Its core competency resides in its custody and asset servicing foundation, a layer of service indispensable for all compliant institutional accounts holding tokenized products.
Conclusion
A horizontal comparison of the four banks yields the following results:
- Transaction Volume: JPMorgan Chase's Kinexys leads significantly, with verified total clearing volume exceeding $1 trillion. Goldman Sachs, HSBC, and BNY Mellon have not publicly disclosed complete transaction data on a similar scale.
- Product Breadth: Goldman Sachs leads by a wide margin, having executed sovereign tokenized bonds, tokenized money funds, and co-built the Canton Network. JPMorgan has fewer products but extreme depth in specific scenarios. HSBC uniquely offers a gold token, bridging the retail market. BNY Mellon focuses solely on underlying custody and does not issue front-end products.
- Regulatory Compliance: All four have proactively built compliance frameworks ahead of finalized global regulatory details. JPMorgan and Goldman Sachs have the deepest engagement with regulators across various jurisdictions. HSBC, rooted in Hong Kong, holds a geographical advantage in Asian digital asset regulation.
- Infrastructure Model: JPMorgan built a closed, private network. Goldman Sachs follows a dual-track approach: its own platform plus a shared network. HSBC and BNY Mellon primarily join shared networks and have not extensively built their own exclusive underlying networks. The shared network model reduces infrastructure investment costs but sacrifices the exclusive differentiation that a private network can offer.
The most crucial finding from this comparison is that the institutional tokenization market will not converge into a single infrastructure model. Instead, multiple development paths will coexist, each catering to different institutional client needs.
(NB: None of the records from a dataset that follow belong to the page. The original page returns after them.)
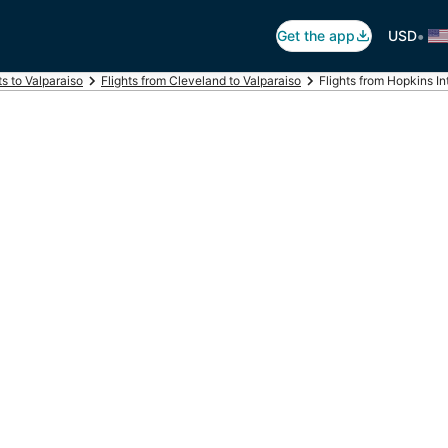
•
Get the app
USD
ts to Valparaiso
Flights from Cleveland to Valparaiso
Flights from Hopkins Int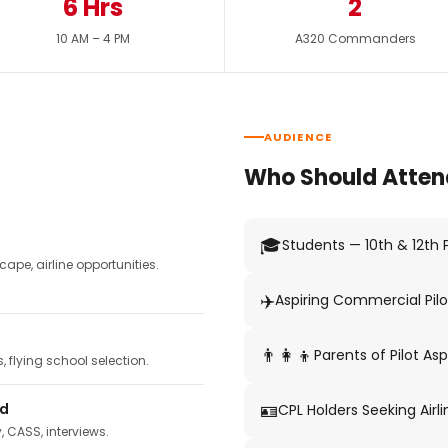
6 Hrs
2
10 AM – 4 PM
A320 Commanders
AUDIENCE
Who Should Atten
🎓
Students — 10th & 12th
pe, airline opportunities.
✈️
Aspiring Commercial Pilo
👨‍👩‍👦
Parents of Pilot Asp
 flying school selection.
🪪
ed
CPL Holders Seeking Airli
y, CASS, interviews.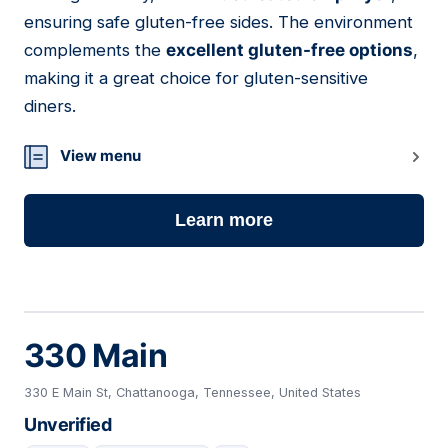
ensuring safe gluten-free sides. The environment
complements the
excellent gluten-free options
,
making it a great choice for gluten-sensitive
diners.
View menu
Learn more
330 Main
330 E Main St, Chattanooga, Tennessee, United States
Unverified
This parallel development harbors the risk of market fragmentation. If various institutional blockchain infrastructures operate as isolated islands with insufficient cross-network interoperability, rather than forming a unified, interconnected clearing system, the efficiency gains from blockchain technology will be confined within single-bank client ecosystems and fail to benefit the entire market.
The future level of industry fragmentation risk depends on two key variables: the progress in implementing interoperability standards between Canton and other institutional networks, and the speed at which unified regulatory frameworks for tokenized securities are perfected across countries.
My fundamental view is that over the next 5 to 10 years, major institutional networks will gradually enhance interoperability. There is a commercial incentive for institutions to interconnect liquidity pools, but the path toward comprehensive interoperability will be long and uncertain.
Each of the four institutions has forged a distinct strategic path: JPMorgan Chase holds the lead in transaction volume, Goldman Sachs boasts the most comprehensive product matrix, HSBC leverages its unique global positioning, and BNY Mellon dominates the underlying custody track. In the institutional tokenization race of the next decade, who will build the most enduring competitive moat? We shall wait and see.